Nino Ferrer
Nino Ferrer, né en Italie et naturalisé français, a marqué le paysage musical avec son talent d'auteur-compositeur-interprète. Sa vie artistique débute après son arrivée en France dans l'ombre de la Seconde Guerre mondiale. Passionné par l'archéologie, il ne tarde pas à céder à l'appel de la musique, jouant de la contrebasse dans un groupe de jazz amateur. Après avoir terminé ses études, il se lance dans une quête musicale qui ne sera pas sans embûches.

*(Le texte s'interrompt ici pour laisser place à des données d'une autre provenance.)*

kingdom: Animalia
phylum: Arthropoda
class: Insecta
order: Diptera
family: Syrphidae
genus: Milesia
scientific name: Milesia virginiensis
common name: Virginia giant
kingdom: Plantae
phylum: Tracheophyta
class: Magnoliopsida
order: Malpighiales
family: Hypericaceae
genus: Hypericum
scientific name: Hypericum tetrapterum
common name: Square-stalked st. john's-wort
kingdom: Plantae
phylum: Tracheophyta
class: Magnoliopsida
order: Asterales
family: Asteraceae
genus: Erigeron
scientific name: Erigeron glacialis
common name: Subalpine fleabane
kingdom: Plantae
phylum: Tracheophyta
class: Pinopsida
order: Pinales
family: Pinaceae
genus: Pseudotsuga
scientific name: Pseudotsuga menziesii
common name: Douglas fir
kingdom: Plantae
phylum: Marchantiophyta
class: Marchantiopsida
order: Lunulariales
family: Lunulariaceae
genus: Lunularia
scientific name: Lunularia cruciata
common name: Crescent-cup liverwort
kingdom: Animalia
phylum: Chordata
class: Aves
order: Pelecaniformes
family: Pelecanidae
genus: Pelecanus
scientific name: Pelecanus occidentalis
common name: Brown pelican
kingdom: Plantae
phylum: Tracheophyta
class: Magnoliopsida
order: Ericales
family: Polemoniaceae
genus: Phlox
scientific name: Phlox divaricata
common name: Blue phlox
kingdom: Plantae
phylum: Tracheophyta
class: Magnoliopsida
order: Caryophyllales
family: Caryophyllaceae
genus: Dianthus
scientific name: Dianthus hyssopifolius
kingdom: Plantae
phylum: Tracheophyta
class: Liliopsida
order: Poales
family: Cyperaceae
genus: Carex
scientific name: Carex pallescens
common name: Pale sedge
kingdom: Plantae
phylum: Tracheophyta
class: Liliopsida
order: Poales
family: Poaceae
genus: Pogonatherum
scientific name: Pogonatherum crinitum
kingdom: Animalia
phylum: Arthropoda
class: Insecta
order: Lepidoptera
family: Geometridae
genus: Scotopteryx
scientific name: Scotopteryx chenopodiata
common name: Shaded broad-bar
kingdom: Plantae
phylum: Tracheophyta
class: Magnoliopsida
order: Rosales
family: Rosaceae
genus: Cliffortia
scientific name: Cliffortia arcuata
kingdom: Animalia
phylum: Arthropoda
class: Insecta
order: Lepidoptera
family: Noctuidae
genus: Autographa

C'est en 1966 que sa carrière décolle avec "Mirza", une chanson pleine d'humour qui raconte l'odyssée d'un homme à la recherche de son chien perdu. Ce succès propulse Nino sur le devant de la scène, lui permettant d'enchaîner les hits tels que "Les Cornichons", "Oh ! Hé ! Hein ! Bon !" et "Le Téléfon". Pourtant, derrière cette façade de succès se cache un artiste en quête d'authenticité, désireux de se démarquer de la vague yéyé qu'il méprise et de rivaliser avec les grands noms anglo-saxons qu’il admire tant.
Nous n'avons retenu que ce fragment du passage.